INSTRUCTIONS TO FOLLOW -
Your answer must consist of exactly the lines below, starting with the line with "61 Shaul PW." and going on through the line with "67 Mactier H, Galloway", and nothing else.
:: INFORMATION GIVEN ::
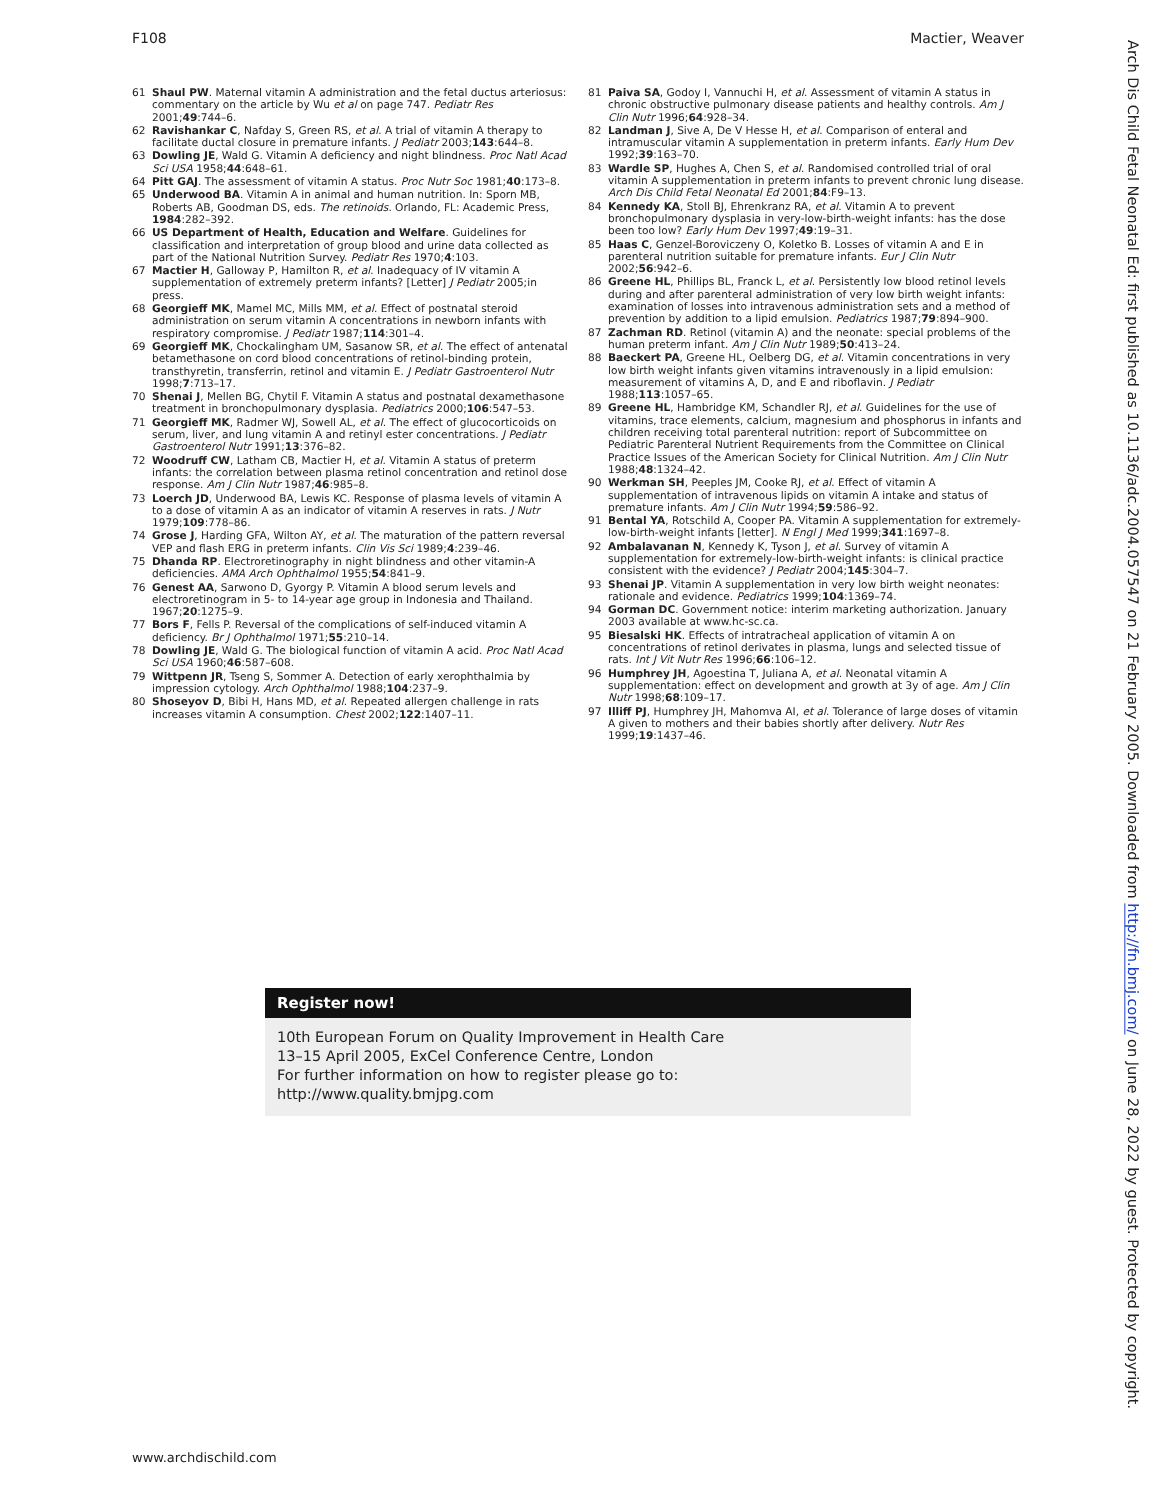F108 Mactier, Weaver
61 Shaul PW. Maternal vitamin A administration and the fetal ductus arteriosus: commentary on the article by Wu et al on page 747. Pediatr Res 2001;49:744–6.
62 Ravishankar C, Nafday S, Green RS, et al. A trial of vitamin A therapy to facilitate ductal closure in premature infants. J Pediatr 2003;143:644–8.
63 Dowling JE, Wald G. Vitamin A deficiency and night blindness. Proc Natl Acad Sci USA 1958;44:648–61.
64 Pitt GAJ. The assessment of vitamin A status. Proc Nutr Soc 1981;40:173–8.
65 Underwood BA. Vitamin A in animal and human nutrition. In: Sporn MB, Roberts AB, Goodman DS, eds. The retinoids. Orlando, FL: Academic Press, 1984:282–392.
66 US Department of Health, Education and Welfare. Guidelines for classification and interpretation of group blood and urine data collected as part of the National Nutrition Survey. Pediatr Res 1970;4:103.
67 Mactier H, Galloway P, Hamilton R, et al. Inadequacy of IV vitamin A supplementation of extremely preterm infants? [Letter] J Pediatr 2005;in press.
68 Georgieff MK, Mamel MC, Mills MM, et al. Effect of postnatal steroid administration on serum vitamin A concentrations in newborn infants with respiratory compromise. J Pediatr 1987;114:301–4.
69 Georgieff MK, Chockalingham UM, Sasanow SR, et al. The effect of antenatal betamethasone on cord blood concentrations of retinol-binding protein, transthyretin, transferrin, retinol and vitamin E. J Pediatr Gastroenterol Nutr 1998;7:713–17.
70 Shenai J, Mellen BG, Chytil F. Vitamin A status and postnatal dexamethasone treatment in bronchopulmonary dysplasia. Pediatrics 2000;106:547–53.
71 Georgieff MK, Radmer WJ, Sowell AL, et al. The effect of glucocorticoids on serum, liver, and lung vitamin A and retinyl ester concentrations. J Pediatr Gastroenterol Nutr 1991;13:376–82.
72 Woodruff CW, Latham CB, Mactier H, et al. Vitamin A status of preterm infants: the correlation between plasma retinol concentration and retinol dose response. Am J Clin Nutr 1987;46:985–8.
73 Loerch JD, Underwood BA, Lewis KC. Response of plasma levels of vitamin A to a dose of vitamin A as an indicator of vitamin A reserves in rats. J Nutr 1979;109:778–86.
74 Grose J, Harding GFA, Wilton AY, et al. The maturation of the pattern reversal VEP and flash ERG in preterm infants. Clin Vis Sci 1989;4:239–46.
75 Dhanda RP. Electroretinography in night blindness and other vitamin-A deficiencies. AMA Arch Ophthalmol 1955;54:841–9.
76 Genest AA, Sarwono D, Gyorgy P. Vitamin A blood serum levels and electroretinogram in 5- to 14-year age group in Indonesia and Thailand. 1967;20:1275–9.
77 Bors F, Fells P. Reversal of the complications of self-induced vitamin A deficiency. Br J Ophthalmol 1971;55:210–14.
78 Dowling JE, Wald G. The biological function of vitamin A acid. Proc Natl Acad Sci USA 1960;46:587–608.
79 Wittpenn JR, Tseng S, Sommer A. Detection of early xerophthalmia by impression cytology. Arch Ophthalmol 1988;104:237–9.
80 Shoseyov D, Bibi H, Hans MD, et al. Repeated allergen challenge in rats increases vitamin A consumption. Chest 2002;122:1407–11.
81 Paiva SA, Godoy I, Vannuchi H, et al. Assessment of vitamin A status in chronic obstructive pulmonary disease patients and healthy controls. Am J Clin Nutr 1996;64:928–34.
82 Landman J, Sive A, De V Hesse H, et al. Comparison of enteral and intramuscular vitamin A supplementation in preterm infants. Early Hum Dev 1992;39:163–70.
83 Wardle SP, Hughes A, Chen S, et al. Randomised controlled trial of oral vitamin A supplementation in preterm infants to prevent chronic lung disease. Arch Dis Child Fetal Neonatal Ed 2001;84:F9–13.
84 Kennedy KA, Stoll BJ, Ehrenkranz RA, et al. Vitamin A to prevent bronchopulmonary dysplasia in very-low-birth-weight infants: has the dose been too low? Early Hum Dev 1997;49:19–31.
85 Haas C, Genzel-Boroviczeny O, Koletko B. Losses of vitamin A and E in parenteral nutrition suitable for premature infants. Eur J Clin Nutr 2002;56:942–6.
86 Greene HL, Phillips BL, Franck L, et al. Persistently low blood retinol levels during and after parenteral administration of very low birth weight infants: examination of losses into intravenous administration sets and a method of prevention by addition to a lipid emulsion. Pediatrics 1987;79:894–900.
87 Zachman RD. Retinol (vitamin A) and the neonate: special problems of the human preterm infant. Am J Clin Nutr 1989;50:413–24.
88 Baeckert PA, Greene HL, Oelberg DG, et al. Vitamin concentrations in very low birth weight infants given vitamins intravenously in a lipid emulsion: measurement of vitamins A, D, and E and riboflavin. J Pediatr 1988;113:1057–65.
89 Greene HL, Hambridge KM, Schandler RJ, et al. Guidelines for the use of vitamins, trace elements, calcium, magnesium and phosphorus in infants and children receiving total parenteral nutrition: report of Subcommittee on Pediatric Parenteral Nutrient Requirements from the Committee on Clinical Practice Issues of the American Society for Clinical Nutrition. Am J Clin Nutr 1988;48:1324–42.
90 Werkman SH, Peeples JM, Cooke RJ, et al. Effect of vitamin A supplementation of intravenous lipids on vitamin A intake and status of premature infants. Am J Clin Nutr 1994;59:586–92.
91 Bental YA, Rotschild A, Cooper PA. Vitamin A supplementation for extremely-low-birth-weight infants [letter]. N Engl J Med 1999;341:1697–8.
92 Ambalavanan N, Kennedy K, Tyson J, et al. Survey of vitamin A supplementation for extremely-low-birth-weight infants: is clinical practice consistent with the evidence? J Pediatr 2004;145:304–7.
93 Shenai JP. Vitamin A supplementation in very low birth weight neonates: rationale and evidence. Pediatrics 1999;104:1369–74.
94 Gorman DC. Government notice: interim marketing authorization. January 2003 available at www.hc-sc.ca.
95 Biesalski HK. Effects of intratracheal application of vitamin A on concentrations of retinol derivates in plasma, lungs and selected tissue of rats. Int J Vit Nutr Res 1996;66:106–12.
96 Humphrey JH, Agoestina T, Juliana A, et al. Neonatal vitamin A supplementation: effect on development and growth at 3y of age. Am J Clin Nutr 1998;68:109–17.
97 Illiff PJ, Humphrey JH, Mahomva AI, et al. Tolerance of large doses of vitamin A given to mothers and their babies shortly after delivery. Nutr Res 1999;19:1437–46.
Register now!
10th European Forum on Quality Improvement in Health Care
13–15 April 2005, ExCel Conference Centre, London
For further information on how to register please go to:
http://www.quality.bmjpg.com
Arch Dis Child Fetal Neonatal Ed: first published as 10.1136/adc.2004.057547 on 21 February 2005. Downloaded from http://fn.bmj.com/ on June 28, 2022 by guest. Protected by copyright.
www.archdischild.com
:::
:: INFORMATION GIVEN ::
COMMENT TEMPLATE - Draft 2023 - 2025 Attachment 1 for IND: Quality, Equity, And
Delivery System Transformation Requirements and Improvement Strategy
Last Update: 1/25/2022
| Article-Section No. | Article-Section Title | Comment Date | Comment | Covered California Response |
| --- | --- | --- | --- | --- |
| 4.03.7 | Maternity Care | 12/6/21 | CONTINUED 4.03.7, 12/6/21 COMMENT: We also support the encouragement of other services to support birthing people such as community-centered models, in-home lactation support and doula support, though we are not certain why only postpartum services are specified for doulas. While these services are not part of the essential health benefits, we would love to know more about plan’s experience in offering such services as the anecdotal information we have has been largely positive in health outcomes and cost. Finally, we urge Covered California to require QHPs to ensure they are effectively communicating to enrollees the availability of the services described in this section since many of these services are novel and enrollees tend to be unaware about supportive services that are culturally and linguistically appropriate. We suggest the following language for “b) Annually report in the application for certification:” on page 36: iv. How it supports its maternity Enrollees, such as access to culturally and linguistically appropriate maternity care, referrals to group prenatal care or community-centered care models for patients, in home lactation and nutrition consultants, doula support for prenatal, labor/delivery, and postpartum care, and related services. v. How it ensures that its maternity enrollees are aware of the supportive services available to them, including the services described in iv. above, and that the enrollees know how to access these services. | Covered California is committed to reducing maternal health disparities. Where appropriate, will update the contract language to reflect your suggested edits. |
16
:::
:: INFORMATION GIVEN ::
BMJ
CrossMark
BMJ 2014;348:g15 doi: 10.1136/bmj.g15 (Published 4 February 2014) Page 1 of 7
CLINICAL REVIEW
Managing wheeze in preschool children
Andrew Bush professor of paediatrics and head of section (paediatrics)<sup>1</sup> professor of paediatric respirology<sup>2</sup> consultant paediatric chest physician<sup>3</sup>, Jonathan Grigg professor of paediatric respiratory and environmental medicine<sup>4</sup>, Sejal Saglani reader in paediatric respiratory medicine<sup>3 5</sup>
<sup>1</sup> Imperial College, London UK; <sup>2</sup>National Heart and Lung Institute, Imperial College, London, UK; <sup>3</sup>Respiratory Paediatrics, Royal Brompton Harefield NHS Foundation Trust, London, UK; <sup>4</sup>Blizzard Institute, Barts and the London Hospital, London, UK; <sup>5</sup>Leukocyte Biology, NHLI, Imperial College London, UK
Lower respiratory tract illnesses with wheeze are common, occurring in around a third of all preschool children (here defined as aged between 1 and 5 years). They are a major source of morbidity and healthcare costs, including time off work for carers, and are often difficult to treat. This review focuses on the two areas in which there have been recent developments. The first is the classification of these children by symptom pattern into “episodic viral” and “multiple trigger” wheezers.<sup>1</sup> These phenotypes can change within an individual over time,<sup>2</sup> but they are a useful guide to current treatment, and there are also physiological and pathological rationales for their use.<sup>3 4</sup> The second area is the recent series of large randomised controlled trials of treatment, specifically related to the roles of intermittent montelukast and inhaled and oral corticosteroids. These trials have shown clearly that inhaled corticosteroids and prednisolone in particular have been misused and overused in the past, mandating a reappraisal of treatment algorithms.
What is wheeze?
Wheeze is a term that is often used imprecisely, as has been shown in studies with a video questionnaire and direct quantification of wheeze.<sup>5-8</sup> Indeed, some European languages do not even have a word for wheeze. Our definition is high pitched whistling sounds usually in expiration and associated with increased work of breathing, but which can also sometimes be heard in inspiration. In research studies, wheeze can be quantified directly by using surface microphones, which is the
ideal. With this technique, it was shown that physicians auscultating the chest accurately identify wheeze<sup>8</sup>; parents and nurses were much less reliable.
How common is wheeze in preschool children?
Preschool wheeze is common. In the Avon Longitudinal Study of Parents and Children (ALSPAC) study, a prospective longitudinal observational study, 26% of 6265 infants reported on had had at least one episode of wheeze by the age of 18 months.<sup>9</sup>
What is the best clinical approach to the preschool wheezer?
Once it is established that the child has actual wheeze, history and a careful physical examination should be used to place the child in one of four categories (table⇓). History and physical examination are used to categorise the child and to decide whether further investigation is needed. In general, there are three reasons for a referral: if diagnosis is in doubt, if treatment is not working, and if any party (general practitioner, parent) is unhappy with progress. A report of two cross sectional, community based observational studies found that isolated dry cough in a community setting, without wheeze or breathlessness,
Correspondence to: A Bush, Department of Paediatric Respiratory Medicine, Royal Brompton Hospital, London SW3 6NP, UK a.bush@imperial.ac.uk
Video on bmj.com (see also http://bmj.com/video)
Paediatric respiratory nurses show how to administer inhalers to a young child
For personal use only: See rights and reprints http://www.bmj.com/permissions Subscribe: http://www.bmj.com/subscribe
:::
RESPONSE TO THIS EXERCISE -
61 Shaul PW. Maternal vitamin A administration and the fetal ductus arteriosus: commentary on the article by Wu et al on page 747. Pediatr Res 2001;49:744–6.
62 Ravishankar C, Nafday S, Green RS, et al. A trial of vitamin A therapy to facilitate ductal closure in premature infants. J Pediatr 2003;143:644–8.
63 Dowling JE, Wald G. Vitamin A deficiency and night blindness. Proc Natl Acad Sci USA 1958;44:648–61.
64 Pitt GAJ. The assessment of vitamin A status. Proc Nutr Soc 1981;40:173–8.
65 Underwood BA. Vitamin A in animal and human nutrition. In: Sporn MB, Roberts AB, Goodman DS, eds. The retinoids. Orlando, FL: Academic Press, 1984:282–392.
66 US Department of Health, Education and Welfare. Guidelines for classification and interpretation of group blood and urine data collected as part of the National Nutrition Survey. Pediatr Res 1970;4:103.
67 Mactier H, Galloway P, Hamilton R, et al. Inadequacy of IV vitamin A supplementation of extremely preterm infants? [Letter] J Pediatr 2005;in press.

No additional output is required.